What you should do =>
Needed from the data below: all lines that contain the word "Week".

[Source texts of formatted documents]
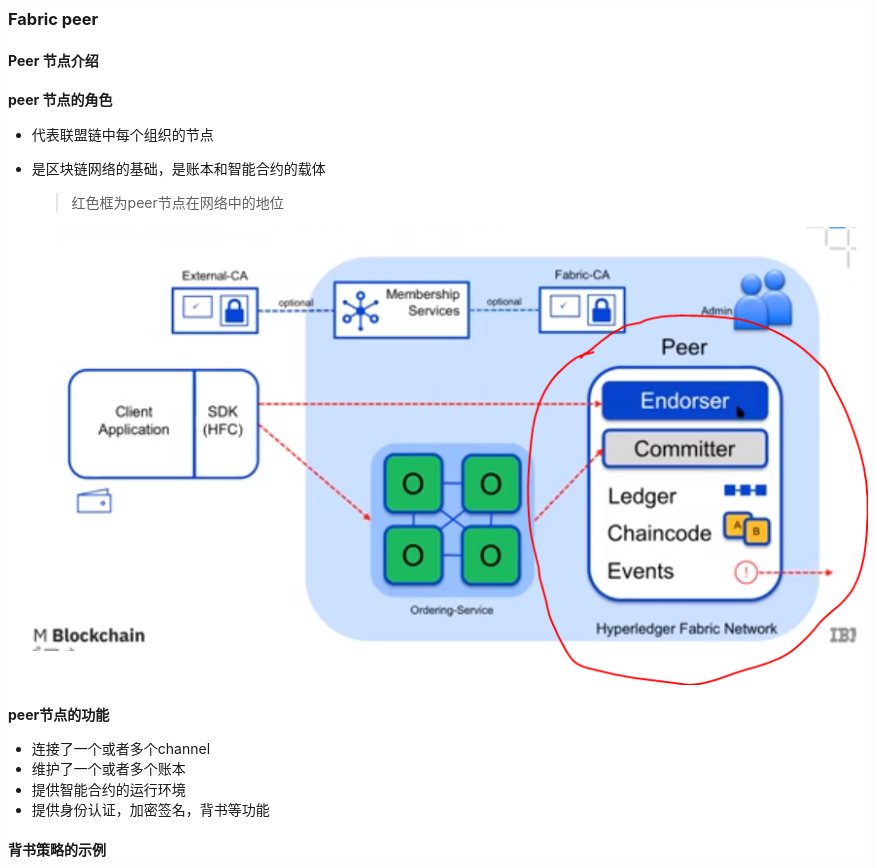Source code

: ### Fabric peer

#### Peer 节点介绍

**peer 节点的角色**

- 代表联盟链中每个组织的节点

- 是区块链网络的基础，是账本和智能合约的载体

  > 红色框为peer节点在网络中的地位
  >

  ![1561195716805](/img/1561195716805.png)

**peer节点的功能**

- 连接了一个或者多个channel
- 维护了一个或者多个账本
- 提供智能合约的运行环境
- 提供身份认证，加密签名，背书等功能

#### 背书策略的示例
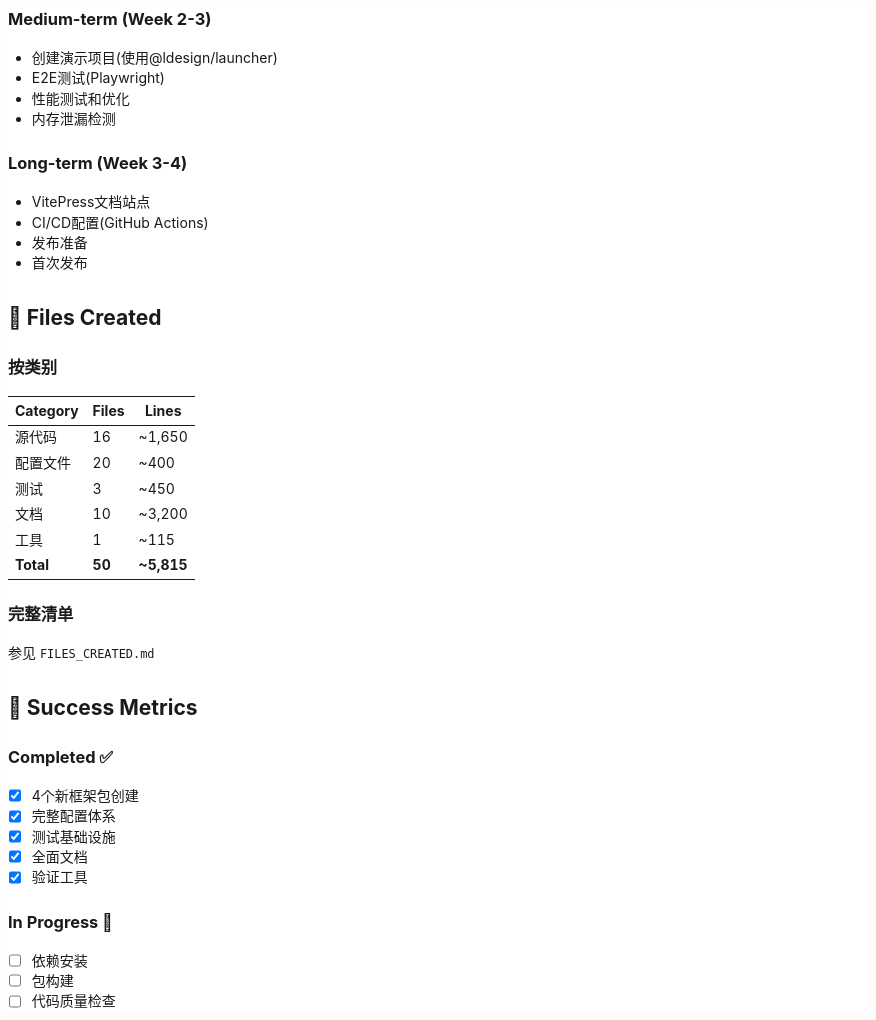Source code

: ### Medium-term (Week 2-3)

- 创建演示项目(使用@ldesign/launcher)
- E2E测试(Playwright)
- 性能测试和优化
- 内存泄漏检测

### Long-term (Week 3-4)

- VitePress文档站点
- CI/CD配置(GitHub Actions)
- 发布准备
- 首次发布

## 📝 Files Created

### 按类别

| Category | Files | Lines |
|----------|-------|-------|
| 源代码 | 16 | ~1,650 |
| 配置文件 | 20 | ~400 |
| 测试 | 3 | ~450 |
| 文档 | 10 | ~3,200 |
| 工具 | 1 | ~115 |
| **Total** | **50** | **~5,815** |

### 完整清单

参见 `FILES_CREATED.md`

## 🎯 Success Metrics

### Completed ✅

- [x] 4个新框架包创建
- [x] 完整配置体系
- [x] 测试基础设施
- [x] 全面文档
- [x] 验证工具

### In Progress 🚧

- [ ] 依赖安装
- [ ] 包构建
- [ ] 代码质量检查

Reply to the exercise =>
: ### Medium-term (Week 2-3)
### Long-term (Week 3-4)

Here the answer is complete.